## PROVIDED ENTRIES
* START *
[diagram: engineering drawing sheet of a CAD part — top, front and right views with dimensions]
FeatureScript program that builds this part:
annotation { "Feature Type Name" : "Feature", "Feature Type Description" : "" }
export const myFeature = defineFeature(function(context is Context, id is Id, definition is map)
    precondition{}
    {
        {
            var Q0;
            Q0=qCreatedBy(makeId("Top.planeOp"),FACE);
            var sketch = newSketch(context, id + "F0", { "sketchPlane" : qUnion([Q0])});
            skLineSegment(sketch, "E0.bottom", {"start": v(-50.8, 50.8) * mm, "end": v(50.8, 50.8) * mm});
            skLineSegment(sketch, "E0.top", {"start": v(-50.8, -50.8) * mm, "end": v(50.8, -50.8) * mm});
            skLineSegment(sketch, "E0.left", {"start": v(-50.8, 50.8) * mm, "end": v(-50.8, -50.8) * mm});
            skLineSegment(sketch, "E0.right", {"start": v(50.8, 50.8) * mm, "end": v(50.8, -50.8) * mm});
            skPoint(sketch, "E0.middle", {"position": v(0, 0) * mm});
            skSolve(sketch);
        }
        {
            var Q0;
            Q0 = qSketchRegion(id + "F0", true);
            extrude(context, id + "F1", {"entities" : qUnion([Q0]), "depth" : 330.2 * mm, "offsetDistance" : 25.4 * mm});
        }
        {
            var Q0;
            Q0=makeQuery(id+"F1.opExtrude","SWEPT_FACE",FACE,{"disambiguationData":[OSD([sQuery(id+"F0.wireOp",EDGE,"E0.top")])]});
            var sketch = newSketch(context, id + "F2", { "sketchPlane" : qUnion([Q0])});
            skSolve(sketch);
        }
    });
* END *
## WORK TO COMPLETE
Reproduce the entries from their start through the line containing "Q0 = qSketchRegion(id", substituting "E0.center" for "E0.middle" and leaving everything else unchanged; return only those lines.

## EXERCISE RESPONSE
[diagram: engineering drawing sheet of a CAD part — top, front and right views with dimensions]
FeatureScript program that builds this part:
annotation { "Feature Type Name" : "Feature", "Feature Type Description" : "" }
export const myFeature = defineFeature(function(context is Context, id is Id, definition is map)
    precondition{}
    {
        {
            var Q0;
            Q0=qCreatedBy(makeId("Top.planeOp"),FACE);
            var sketch = newSketch(context, id + "F0", { "sketchPlane" : qUnion([Q0])});
            skLineSegment(sketch, "E0.bottom", {"start": v(-50.8, 50.8) * mm, "end": v(50.8, 50.8) * mm});
            skLineSegment(sketch, "E0.top", {"start": v(-50.8, -50.8) * mm, "end": v(50.8, -50.8) * mm});
            skLineSegment(sketch, "E0.left", {"start": v(-50.8, 50.8) * mm, "end": v(-50.8, -50.8) * mm});
            skLineSegment(sketch, "E0.right", {"start": v(50.8, 50.8) * mm, "end": v(50.8, -50.8) * mm});
            skPoint(sketch, "E0.center", {"position": v(0, 0) * mm});
            skSolve(sketch);
        }
        {
            var Q0;
            Q0 = qSketchRegion(id + "F0", true);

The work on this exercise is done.